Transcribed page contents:
====================
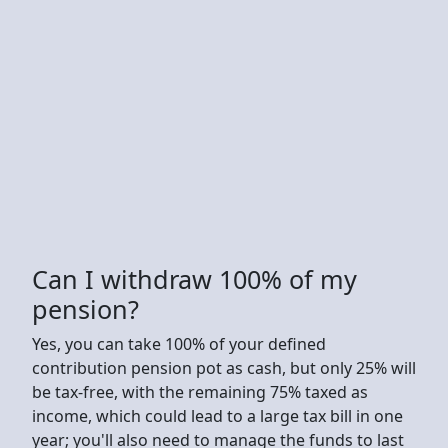
Can I withdraw 100% of my
pension?
Yes, you can take 100% of your defined
contribution pension pot as cash, but only 25% will
be tax-free, with the remaining 75% taxed as
income, which could lead to a large tax bill in one
year; you'll also need to manage the funds to last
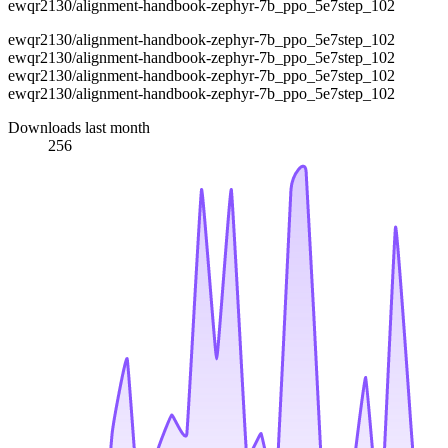
ewqr2130/alignment-handbook-zephyr-7b_ppo_5e7step_102
ewqr2130/alignment-handbook-zephyr-7b_ppo_5e7step_102
ewqr2130/alignment-handbook-zephyr-7b_ppo_5e7step_102
ewqr2130/alignment-handbook-zephyr-7b_ppo_5e7step_102
ewqr2130/alignment-handbook-zephyr-7b_ppo_5e7step_102
Downloads last month
256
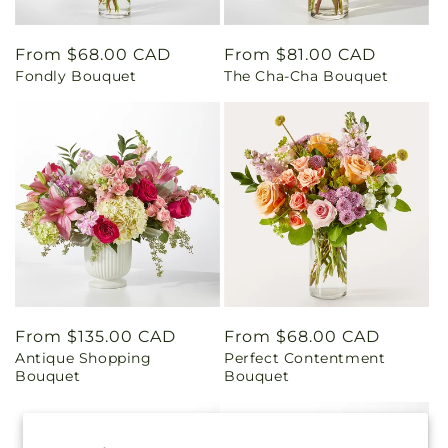
Regular
From $68.00 CAD
Regular
From $81.00 CAD
Fondly Bouquet
The Cha-Cha Bouquet
price
price
Regular
From $135.00 CAD
Regular
From $68.00 CAD
Antique Shopping
Perfect Contentment
price
price
Bouquet
Bouquet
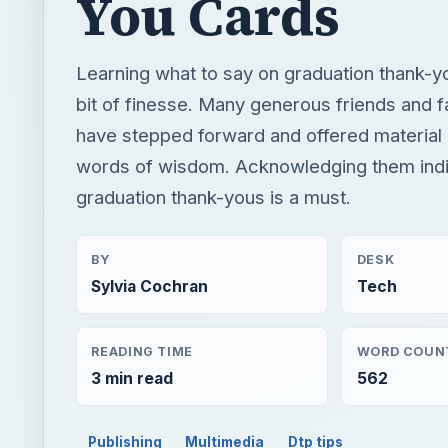
You Cards
Learning what to say on graduation thank-y
bit of finesse. Many generous friends and
have stepped forward and offered material 
words of wisdom. Acknowledging them indiv
graduation thank-yous is a must.
BY
DESK
Sylvia Cochran
Tech
READING TIME
WORD COUN
3 min read
562
Publishing
Multimedia
Dtp tips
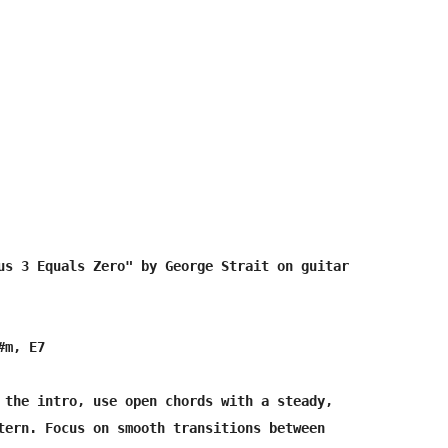
us 3 Equals Zero" by George Strait on guitar

m, E7

 the intro, use open chords with a steady, 

tern. Focus on smooth transitions between 
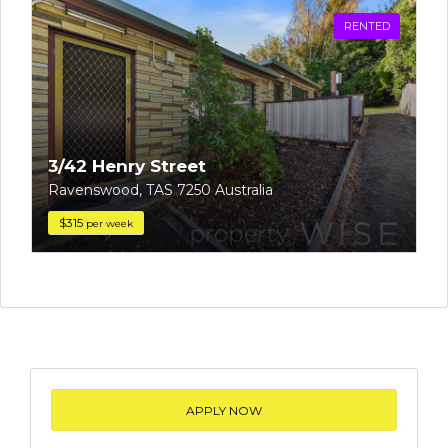
RENTED
3/42 Henry Street
Ravenswood, TAS 7250 Australia
$315
per week
APPLY NOW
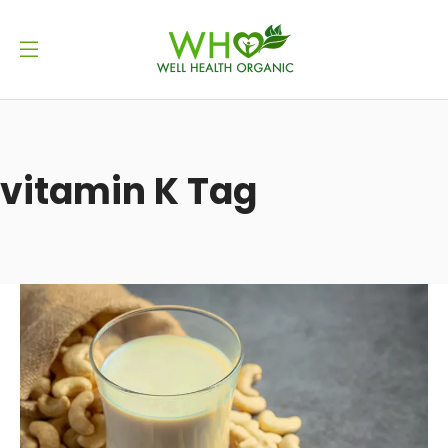
vitamin K Tag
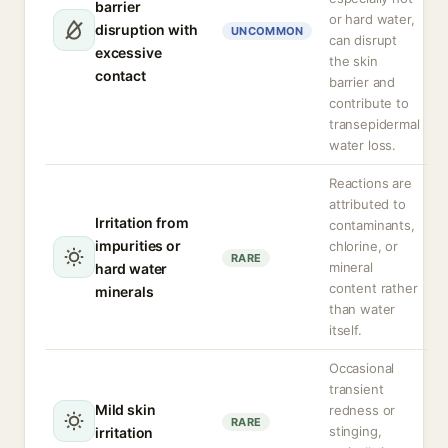
barrier
or hard water,
disruption with
UNCOMMON
can disrupt
excessive
the skin
contact
barrier and
contribute to
transepidermal
water loss.
Reactions are
attributed to
Irritation from
contaminants,
impurities or
chlorine, or
RARE
mineral
hard water
content rather
minerals
than water
itself.
Occasional
transient
Mild skin
redness or
RARE
stinging,
irritation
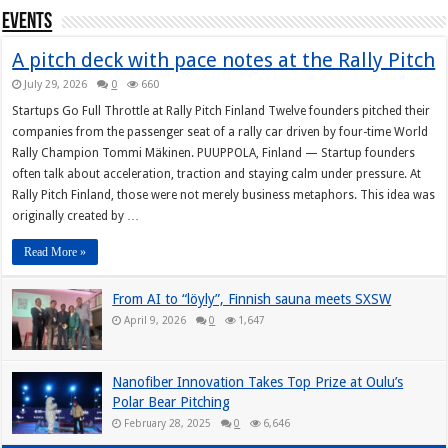
Events
A pitch deck with pace notes at the Rally Pitch
July 29, 2026
0
660
Startups Go Full Throttle at Rally Pitch Finland Twelve founders pitched their
companies from the passenger seat of a rally car driven by four-time World
Rally Champion Tommi Mäkinen. PUUPPOLA, Finland — Startup founders
often talk about acceleration, traction and staying calm under pressure. At
Rally Pitch Finland, those were not merely business metaphors. This idea was
originally created by …
Read More »
From AI to “löyly”, Finnish sauna meets SXSW
April 9, 2026
0
1,647
Nanofiber Innovation Takes Top Prize at Oulu’s
Polar Bear Pitching
February 28, 2025
0
6,646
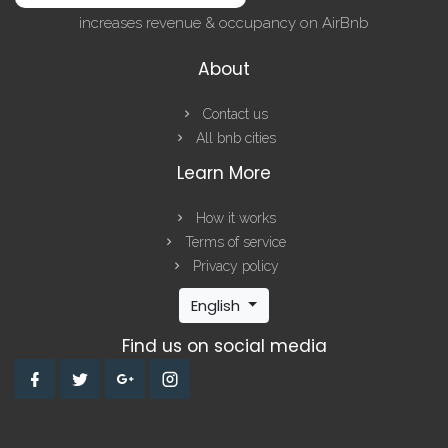
increases revenue & occupancy on AirBnb
About
Contact us
All bnb cities
Learn More
How it works
Terms of service
Privacy policy
English
Find us on social media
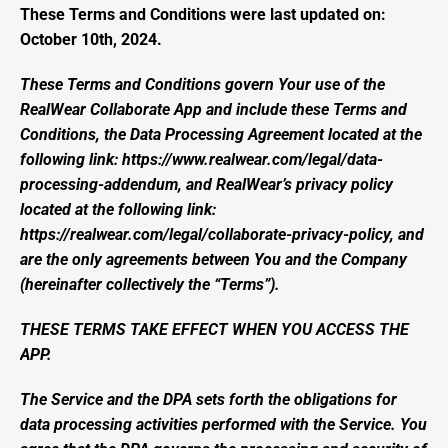
These Terms and Conditions were last updated on: 
October 10th, 2024.
These Terms and Conditions govern Your use of the 
RealWear Collaborate App and include these Terms and 
Conditions, the Data Processing Agreement located at the 
following link: 
https://www.realwear.com/legal/data-
processing-addendum
, and RealWear’s privacy policy 
located at the following link: 
https://realwear.com/legal/collaborate-privacy-policy, and 
are the only agreements between You and the Company 
(hereinafter collectively the “Terms”).
THESE TERMS TAKE EFFECT WHEN YOU ACCESS THE 
APP.
The Service and the DPA sets forth the obligations for 
data processing activities performed with the Service. You 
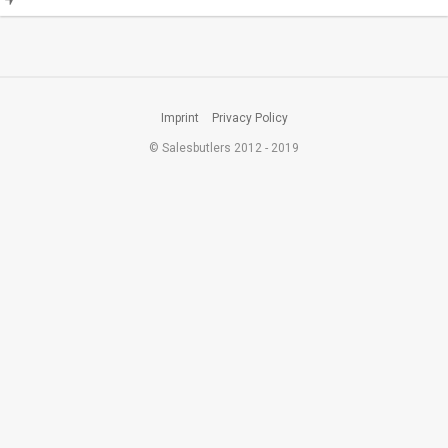
Imprint
Privacy Policy
© Salesbutlers 2012 - 2019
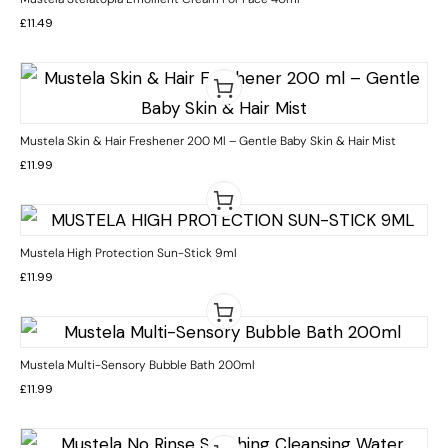
£
11.49
Mustela Skin & Hair Freshener 200 Ml – Gentle Baby Skin & Hair Mist
£
11.99
Mustela High Protection Sun-Stick 9ml
£
11.99
Mustela Multi-Sensory Bubble Bath 200ml
£
11.99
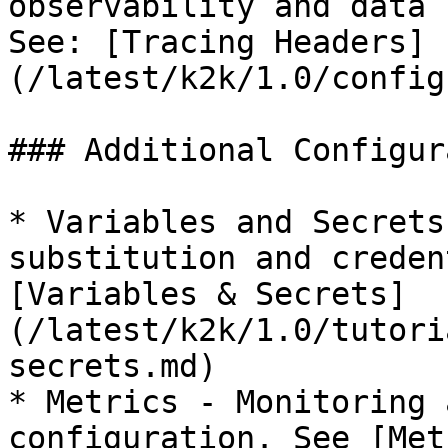
observability and data 
See: [Tracing Headers]
(/latest/k2k/1.0/config
### Additional Configur
* Variables and Secrets
substitution and creden
[Variables & Secrets]
(/latest/k2k/1.0/tutori
secrets.md)

* Metrics - Monitoring 
configuration. See [Met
====================
** THE TASK **
Without any picture, return exactly the lines of the records above from the first through the line that contains "3/42 Henry Street".

** SOLUTION TO THIS TASK **
Can I withdraw 100% of my
pension?
Yes, you can take 100% of your defined
contribution pension pot as cash, but only 25% will
be tax-free, with the remaining 75% taxed as
income, which could lead to a large tax bill in one
year; you'll also need to manage the funds to last
ewqr2130/alignment-handbook-zephyr-7b_ppo_5e7step_102
ewqr2130/alignment-handbook-zephyr-7b_ppo_5e7step_102
ewqr2130/alignment-handbook-zephyr-7b_ppo_5e7step_102
ewqr2130/alignment-handbook-zephyr-7b_ppo_5e7step_102
ewqr2130/alignment-handbook-zephyr-7b_ppo_5e7step_102
Downloads last month
256
Regular
From $68.00 CAD
Regular
From $81.00 CAD
Fondly Bouquet
The Cha-Cha Bouquet
price
price
Regular
From $135.00 CAD
Regular
From $68.00 CAD
Antique Shopping
Perfect Contentment
price
price
Bouquet
Bouquet
You Cards
Learning what to say on graduation thank-y
bit of finesse. Many generous friends and
have stepped forward and offered material 
words of wisdom. Acknowledging them indiv
graduation thank-yous is a must.
BY
DESK
Sylvia Cochran
Tech
READING TIME
WORD COUN
3 min read
562
Publishing
Multimedia
Dtp tips
us 3 Equals Zero" by George Strait on guitar

m, E7

 the intro, use open chords with a steady, 

tern. Focus on smooth transitions between 
RENTED
3/42 Henry Street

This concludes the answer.